Excerpted text:
Under Trump, it’s RIP for the GOP



America’s first Republican president said it best. A nation divided against itself cannot stand. For that matter, neither can Lincoln’s badly divided party.

 

On the one side of the GOP are traditional conservatives who believe that the Trump presidency is a disaster. Real conservatives care about pragmatism, the character of political leaders, the rule of law, a free and open domestic and global economy and preserving those American values embedded in the Constitution. Trump has shown he is indifferent to or ignorant of such values.

 

On the other side of the GOP are Trumpistas, a ragtag group of mainly older white folks who seem desperate to be valued as tribal loyalists and thus are willing to overlook, or simply ignore, the Constitution’s checks and balances, Trump’s sexual dalliances, his numerous lies, his trade wars, his affinity for dictators and his personal quest for greater glory and economic gain through successful branding of the family name.

 

Conservative columnist George Will, former head of the GOP Michael Steele and writer-editor Bill Kristol are three examples of traditional conservatives who abhor Trump and his wacky followers. All three have made clear in numerous TV appearances that Trump has hijacked the party of Lincoln and that the GOP “base” has entered a Faustian bargain with the “extremely sane genius” to remake the GOP into a white nationalist party that proudly denounces immigrants, people of color, women, Jews, Muslims and “socialists,” all groups that understand that American democratic values are inclusive, not exclusive.

Items listed in a dataset:
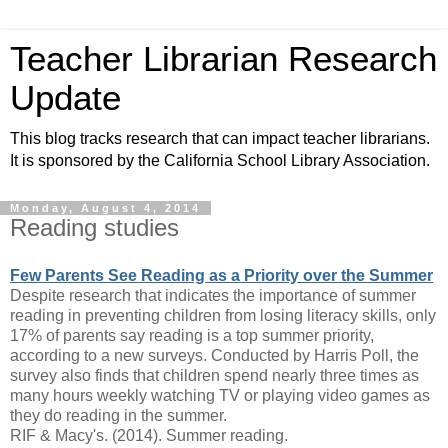
Teacher Librarian Research
Update
This blog tracks research that can impact teacher librarians.
It is sponsored by the California School Library Association.
Monday, August 4, 2014
Reading studies
Few Parents See Reading as a Priority over the Summer
Despite research that indicates the importance of summer
reading in preventing children from losing literacy skills, only
17% of parents say reading is a top summer priority,
according to a new surveys. Conducted by Harris Poll, the
survey also finds that children spend nearly three times as
many hours weekly watching TV or playing video games as
they do reading in the summer.
RIF & Macy's. (2014). Summer reading.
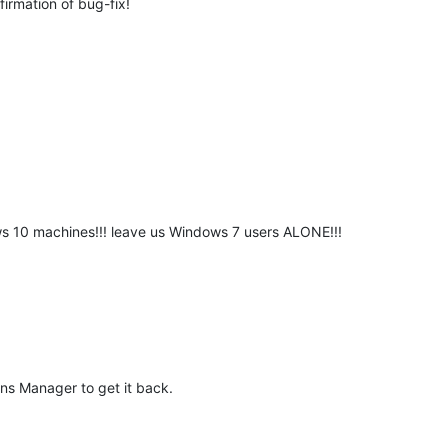
firmation of bug-fix!
 10 machines!!! leave us Windows 7 users ALONE!!!
ns Manager to get it back.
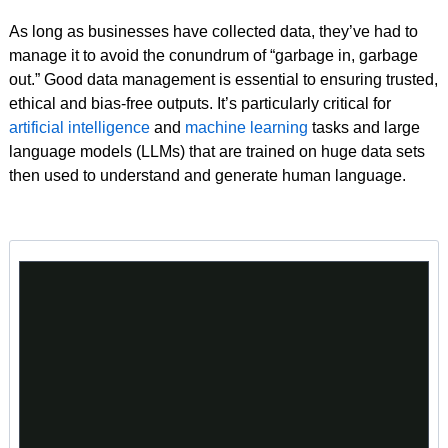
As long as businesses have collected data, they’ve had to
manage it to avoid the conundrum of “garbage in, garbage
out.” Good data management is essential to ensuring trusted,
ethical and bias-free outputs. It’s particularly critical for
artificial intelligence
and
machine learning
tasks and large
language models (LLMs) that are trained on huge data sets
then used to understand and generate human language.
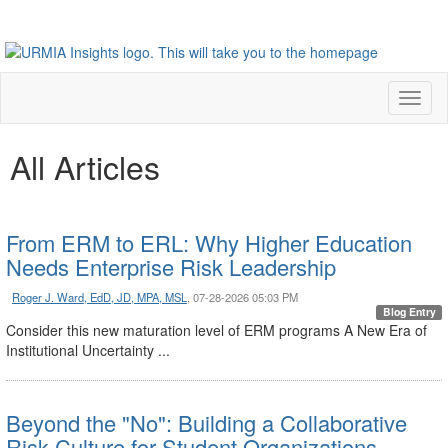
Toggl
naviga
All Articles
From ERM to ERL: Why Higher Education
Needs Enterprise Risk Leadership
Roger J. Ward, EdD, JD, MPA, MSL
, 07-28-2026 05:03 PM
Blog Entry
Consider this new maturation level of ERM programs A New Era of
Institutional Uncertainty ...
Beyond the "No": Building a Collaborative
Risk Culture for Student Organizations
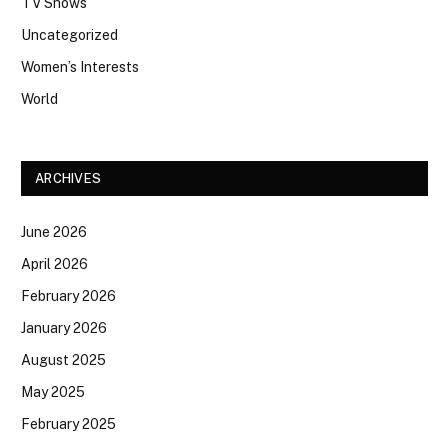
TV Shows
Uncategorized
Women’s Interests
World
ARCHIVES
June 2026
April 2026
February 2026
January 2026
August 2025
May 2025
February 2025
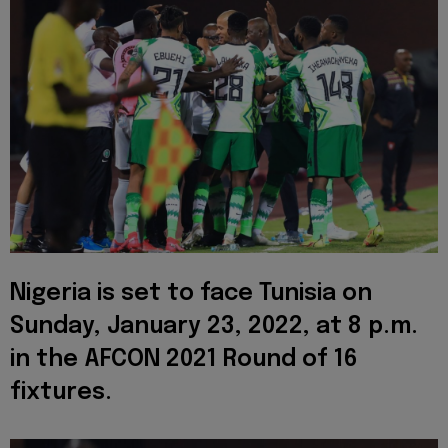
Nigeria is set to face Tunisia on
Sunday, January 23, 2022, at 8 p.m.
in the AFCON 2021 Round of 16
fixtures.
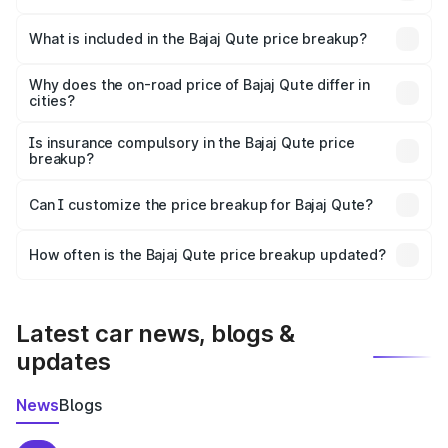
The ex-showroom price of the base variant of Bajaj Qute
in Tapi is ₹3.60 lakhs.
What is included in the Bajaj Qute price breakup?
The price breakup includes ex-showroom price, RTO
charges, insurance, road tax, handling fees, and optional
Why does the on-road price of Bajaj Qute differ in
cities?
accessories.
On-road prices vary due to differences in state RTO
charges, taxes, and insurance costs.
Is insurance compulsory in the Bajaj Qute price
breakup?
Yes, at least third-party insurance is mandatory in India,
Can I customize the price breakup for Bajaj Qute?
and it is included in the on-road price breakup.
Yes, you can choose add-ons like extended warranty,
accessories, or different insurance plans, which will adjust
How often is the Bajaj Qute price breakup updated?
the final breakup.
We update price breakup details regularly to reflect the
latest market prices, taxes, and offers.
Latest car news, blogs &
updates
News
Blogs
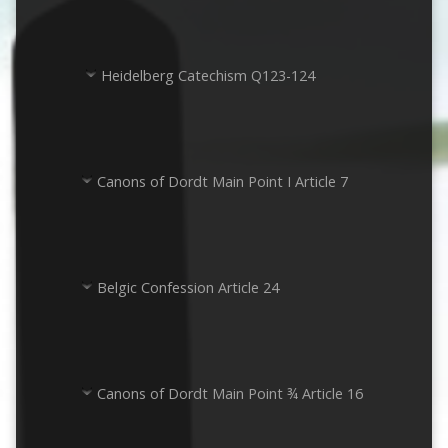
Heidelberg Catechism Q123-124
Canons of Dordt Main Point I Article 7
Belgic Confession Article 24
Canons of Dordt Main Point ¾ Article 16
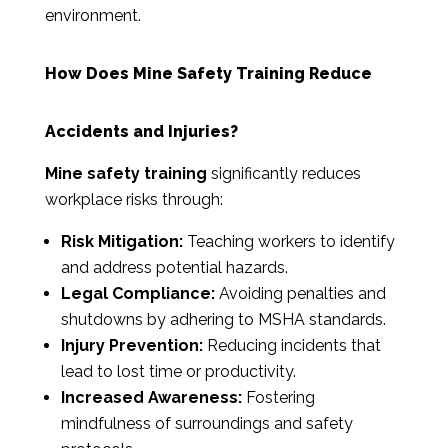
environment.
How Does Mine Safety Training Reduce
Accidents and Injuries?
Mine safety training
significantly reduces
workplace risks through:
Risk Mitigation:
Teaching workers to identify
and address potential hazards.
Legal Compliance:
Avoiding penalties and
shutdowns by adhering to MSHA standards.
Injury Prevention:
Reducing incidents that
lead to lost time or productivity.
Increased Awareness:
Fostering
mindfulness of surroundings and safety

Apply what you read:
1/ In the column on Trump and the GOP, which three traditional conservatives are named as abhorring Trump and his followers?
2/ Please carry on the column about Trump and the GOP, picking up right after its final sentence.

Expected results:
1/ George Will, Michael Steele and Bill Kristol.

2/
 

Trump’s base — older white rural voters lacking a college education — is a dying demographic. Only 23 percent of the electorate in 2020 will be 65 years or older while in that election year citizens of color, who tend to vote Democratic, will make up a third of all eligible voters. A Pew survey from last year shows that 59 percent of millennial voters (born 1981-96) support the Democratic Party, while 52 percent of the “silent generation” (born 1928-45) support the GOP. Less than a third of Generation Z voters (born after 1996) and millennial voters say that Trump’s performance as president is acceptable and over 60 percent of voters in these two groups favor greater racial and ethnic diversity. In brief, the Dems are the party of the present and future; the GOP is the party of the past.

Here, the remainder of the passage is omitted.